Nunca pude decidir se eu estava com
o precoce e dotado
ou com o perdido e obnubilado.
A última noite do Pai
Quando levamos o Pai à pira funerária,
passava das duas horas da manhã.
A lua estava alta,
as nuvens esvaneceram quando uma chuva fina
juntou a noite numa rede de náilon.
Apartamos seus fios emaranhados ao irmos
para a pilha de lenha
sobre a qual o corpo foi deitado.
Os rituais foram breves, o jovem preste não era minucioso.
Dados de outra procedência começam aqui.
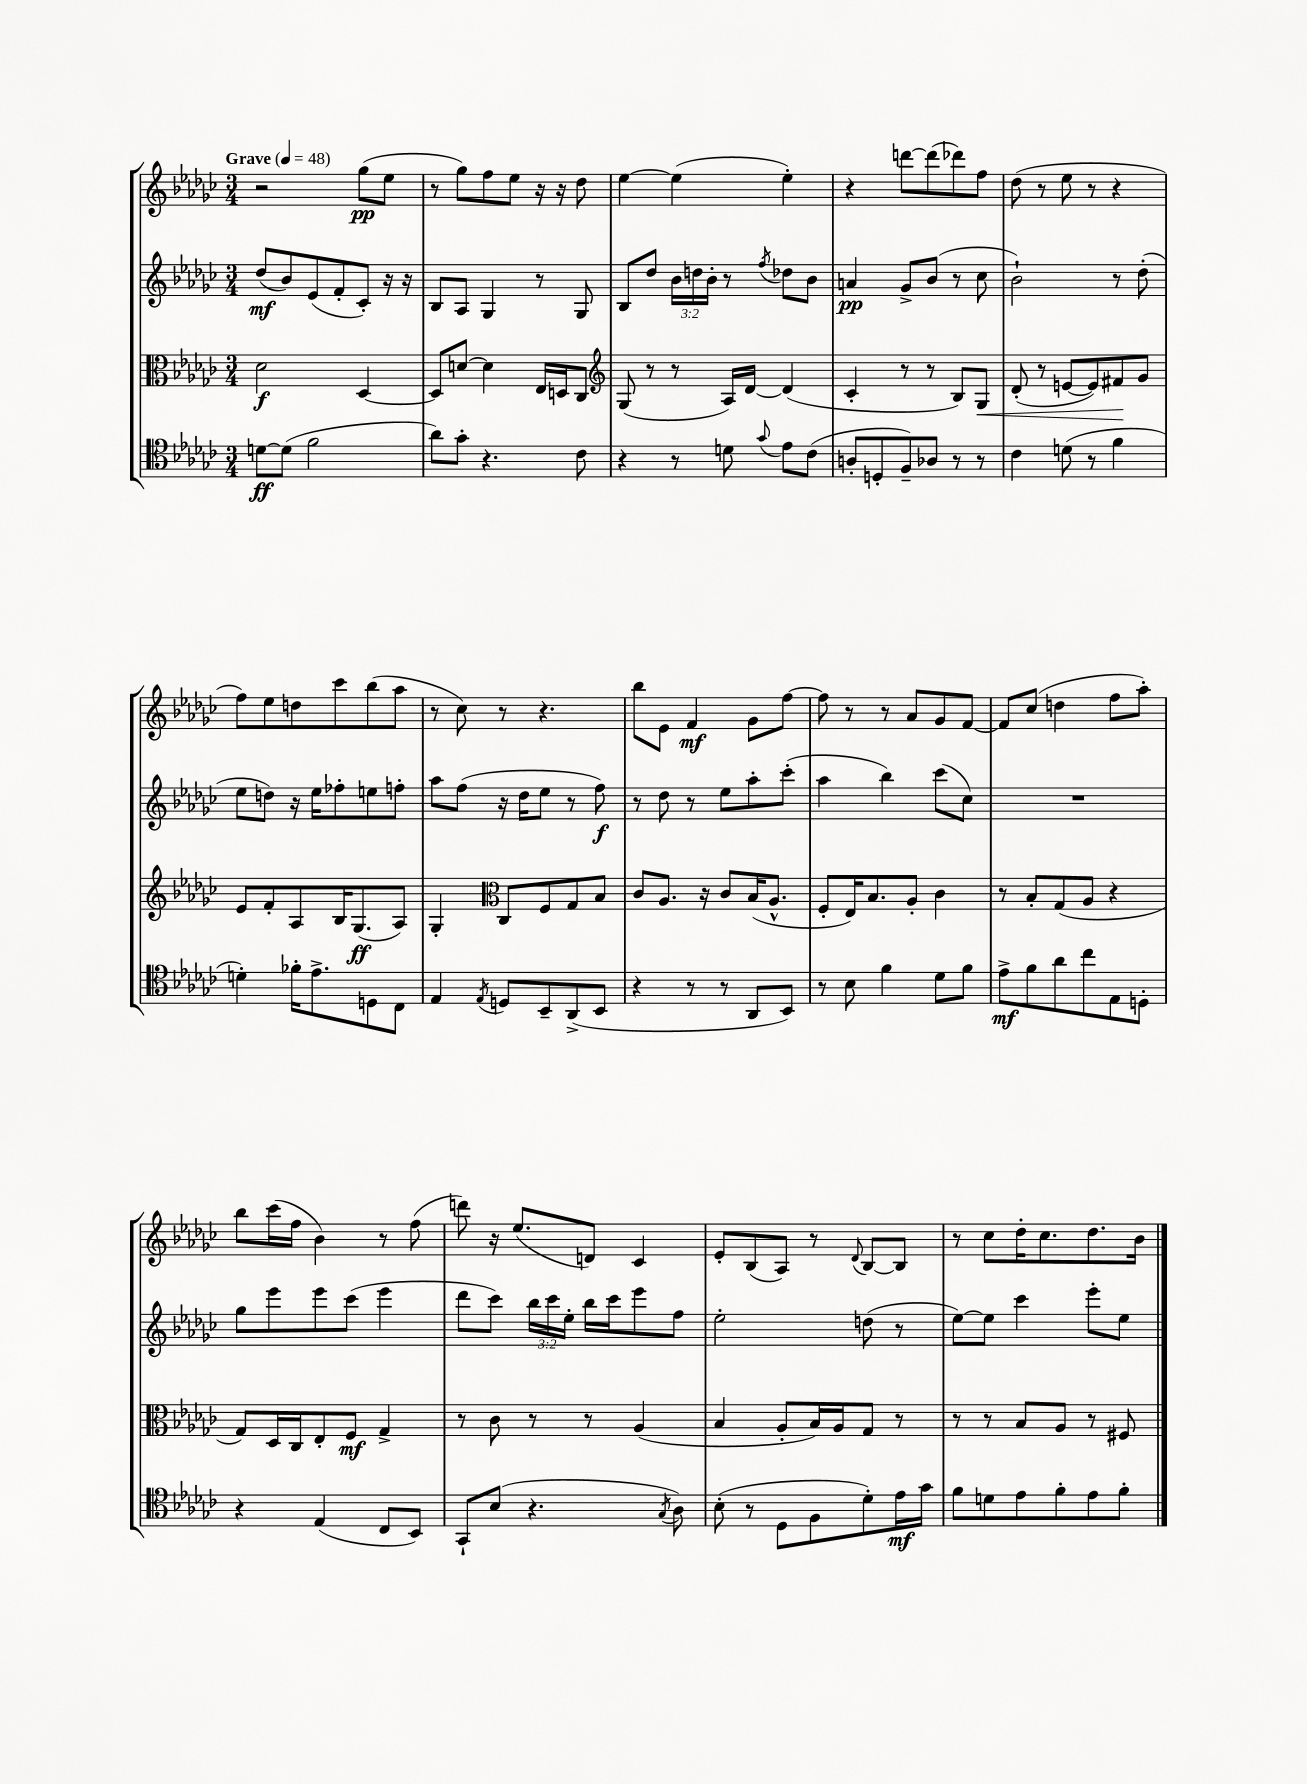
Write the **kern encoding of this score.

**kern	**dynam	**kern	**dynam	**kern	**dynam	**kern	**dynam
*part4	*part4	*part3	*part3	*part2	*part2	*part1	*part1
*staff4	*staff4	*staff3	*staff3	*staff2	*staff2	*staff1	*staff1
*clefC4	*	*clefC3	*	*clefG2	*	*clefG2	*
*k[b-e-a-d-g-c-]	*	*k[b-e-a-d-g-c-]	*	*k[b-e-a-d-g-c-]	*	*k[b-e-a-d-g-c-]	*
*M3/4	*	*M3/4	*	*M3/4	*	*M3/4	*
*MM48	*	*MM48	*	*MM48	*	*MM48	*
=1	=1	=1	=1	=1	=1	=1	=1
!	!	!	!	!	!	!LO:TX:a:B:t=Grave	!
[8dn\L	ff	2d-\	f	(8dd-/L	mf	2r	.
(8d\J]	.	.	.	8b-/)	.	.	.
2f\	.	.	.	(8e-/	.	.	.
.	.	.	.	8f'/	.	.	.
.	.	[4D-/	.	8c-'/J)	.	(8gg-\L	pp
.	.	.	.	16r	.	8ee-\J	.
.	.	.	.	16r	.	.	.
=2	=2	=2	=2	=2	=2	=2	=2
8a-\L)	.	8D-/L]	.	8B-/L	.	8r	.
8g-'\J	.	[8dn/J	.	8A-/J	.	8gg-\L)	.
4.r	.	4d\]	.	4G-/	.	8ff\	.
.	.	.	.	.	.	8ee-\J	.
.	.	16E-/LL	.	8r	.	16r	.
.	.	16Dn/J	.	.	.	16r	.
8c-\	.	8C-/J	.	8G-/	.	8dd-\	.
=3	=3	=3	=3	=3	=3	=3	=3
*	*	*clefG2	*	*	*	*	*
4r	.	(8G-/	.	8B-/L	.	[4ee-\	.
.	.	8r	.	8dd-/J	.	.	.
8r	.	8r	.	24b-\LL	.	(4ee-\]	.
.	.	.	.	24ddn\	.	.	.
.	.	.	.	24b-'\JJ	.	.	.
8dn\	.	16A-/LL)	.	8r	.	.	.
.	.	[16d-/JJ	.	.	.	.	.
8qqg-/	.	.	.	8qff/	.	.	.
8e-\L	.	(4d-/]	.	8dd-X\L	.	4ee-'\)	.
(8c-\J	.	.	.	8b-\J	.	.	.
=4	=4	=4	=4	=4	=4	=4	=4
8An'/L	.	4c-'/	.	4an/	pp	4r	.
8Dn'/	.	.	.	.	.	.	.
8F~/)	.	8r	.	8g-^/L	.	[8dddn\L	.
8A-X/J	.	8r	.	(8b-/J	.	(8ddd\]	.
8r	.	8B-/L)	.	8r	.	8ddd-X\)	.
!	!	!	!LO:HP:b	!	!	!	!
8r	.	8G-/J	<	8cc-\	.	8ff\J	.
=5	=5	=5	=5	=5	=5	=5	=5
4c-\	.	(8d-'/	.	2b-`\)	.	(8dd-\	.
.	.	8r	.	.	.	8r	.
(8dn\	.	[8en/L	.	.	.	8ee-\	.
8r	.	8e/])	.	.	.	8r	.
4f\	.	8f#X/	.	8r	.	4r	.
.	.	8g-/J	[	(8dd-'\	.	.	.
!!LO:LB:g=z
=6	=6	=6	=6	=6	=6	=6	=6
4dn'\)	.	8e-/L	.	8ee-\L	.	8ff\L)	.
.	.	8f'/	.	8ddn\J)	.	8ee-\	.
16f-X'\KL	.	8A-/	.	16r	.	8ddn\	.
8.e-^\	.	.	.	16ee-\KL	.	.	.
.	.	16B-/K	.	8ff-X'\	.	8ccc-\	.
.	.	(8.G-/	ff	.	.	.	.
8Dn\	.	.	.	8een\	.	(8bb-\	.
8C-\J	.	8A-/J)	.	8ffn'\J	.	8aa-\J	.
=7	=7	=7	=7	=7	=7	=7	=7
4E-/	.	4G-'/	.	8aa-\L	.	8r	.
.	.	.	.	(8ff\J	.	8cc-\)	.
8qE-/	.	.	.	.	.	.	.
*	*	*clefC3	*	*	*	*	*
8Dn/L	.	8C-/L	.	16r	.	8r	.
.	.	.	.	16dd-\KL	.	.	.
8BB-~/	.	8F/	.	8ee-\J	.	4.r	.
(8AA-^/	.	8G-/	.	8r	.	.	.
8BB-/J	.	8B-/J	.	8ff\)	f	.	.
=8	=8	=8	=8	=8	=8	=8	=8
4r	.	8c-/L	.	8r	.	8bb-\L	.
.	.	8.A-/J	.	8dd-\	.	8e-\J	.
8r	.	.	.	8r	.	4f/	mf
.	.	16r	.	.	.	.	.
8r	.	8c-/L	.	8ee-\L	.	.	.
8AA-/L	.	(16B-/K	.	8aa-'\	.	8g-\L	.
.	.	8.A-^^/J	.	.	.	.	.
8BB-/J)	.	.	.	(8ccc-'\J	.	[8ff\J	.
=9	=9	=9	=9	=9	=9	=9	=9
8r	.	8F'/L	.	4aa-\	.	8ff\]	.
8B-\	.	16E-/K)	.	.	.	8r	.
.	.	8.B-/	.	.	.	.	.
4f\	.	.	.	4bb-\)	.	8r	.
.	.	8A-'/J	.	.	.	8a-/L	.
8d-\L	.	4c-\	.	(8ccc-\L	.	8g-/	.
8f\J	.	.	.	8cc-\J)	.	[8f/J	.
=10	=10	=10	=10	=10	=10	=10	=10
8e-^\L	mf	8r	.	2.r	.	8f/L]	.
8f\	.	8B-'/L	.	.	.	(8cc-/J	.
8a-\	.	(8G-/	.	.	.	4ddn\	.
8cc-\	.	8A-/J	.	.	.	.	.
8E-\	.	4r	.	.	.	8ff\L	.
8Dn'\J	.	.	.	.	.	8aa-'\J)	.
!!LO:LB:g=z
=11	=11	=11	=11	=11	=11	=11	=11
4r	.	8G-/L)	.	8gg-\L	.	8bb-\L	.
.	.	16D-/L	.	8eee-\	.	(16ccc-\L	.
.	.	16C-/J	.	.	.	16ff\JJ	.
(4E-/	.	8E-'/	.	8eee-\	.	4b-\)	.
.	.	8F/J	mf	(8ccc-\J	.	.	.
8C-/L	.	4G-^/	.	4eee-\	.	8r	.
8BB-/J)	.	.	.	.	.	(8ff\	.
=12	=12	=12	=12	=12	=12	=12	=12
8GG-`/L	.	8r	.	8ddd-\L	.	8dddn\)	.
(8B-/J	.	8c-\	.	8ccc-\J)	.	16r	.
.	.	.	.	.	.	(8.ee-/L	.
4.r	.	8r	.	24bb-\LL	.	.	.
.	.	.	.	24ccc-\	.	.	.
.	.	.	.	24ee-'\JJ	.	.	.
.	.	8r	.	16bb-\LL	.	8dn/J)	.
.	.	.	.	16ccc-\J	.	.	.
.	.	(4A-/	.	8eee-\	.	4c-/	.
8qG-/	.	.	.	.	.	.	.
8A-\)	.	.	.	8ff\J	.	.	.
=13	=13	=13	=13	=13	=13	=13	=13
(8B-'\	.	4B-/	.	2ee-'\	.	8e-'/L	.
8r	.	.	.	.	.	(8B-/	.
8D-\L	.	8A-'/L	.	.	.	8A-/J)	.
8F\	.	16B-/L)	.	.	.	8r	.
.	.	16A-/J	.	.	.	.	.
.	.	.	.	.	.	8qqd-/	.
8d-'\)	.	8G-/J	.	(8ddn\	.	[8B-/L	.
16e-\L	mf	8r	.	8r	.	8B-/J]	.
16g-\JJ	.	.	.	.	.	.	.
=14	=14	=14	=14	=14	=14	=14	=14
8f\L	.	8r	.	[8ee-\L)	.	8r	.
8dn\	.	8r	.	8ee-\J]	.	8cc-\L	.
8e-\	.	8B-/L	.	4ccc-\	.	16dd-'\K	.
.	.	.	.	.	.	8.cc-\	.
8f'\	.	8A-/J	.	.	.	.	.
8e-\	.	8r	.	8eee-'\L	.	8.dd-\	.
8f'\J	.	8F#X/	.	8ee-\J	.	.	.
.	.	.	.	.	.	16b-\Jk	.
==	==	==	==	==	==	==	==
*-	*-	*-	*-	*-	*-	*-	*-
Mais cepos de madeira se empilharam sobre o corpo.
Eu, seu primogênito, dei fogo à pira.
Depois, os aldeões
bêbados e joviais, tomaram conta.
Lembrei de como o Pai, em suas últimas horas
de coma,havia teimado em esperar
um dia inteiro, além do tempo previsto pelos médicos,
por meu regresso.
A chuva fina havia parado.
Olhei as toras de mangueira queimar
qual cânfora, dobrando o corpo
nos vincos de seus anéis tingidos por
anos de sol, de vento e chuva.
O fogo havia acordado as aves do arvoredo.
Adejavam , barulhentas, sobra a pira acesa.
Nada havia de fúnebre no
falatório bêbado do povo que
espertava as chamas, ou nos gritos confusos
das aves procurando o sol
na luz da lua.
Mas, ao meu redor,
o ar estava úmido, e molhada, a terra.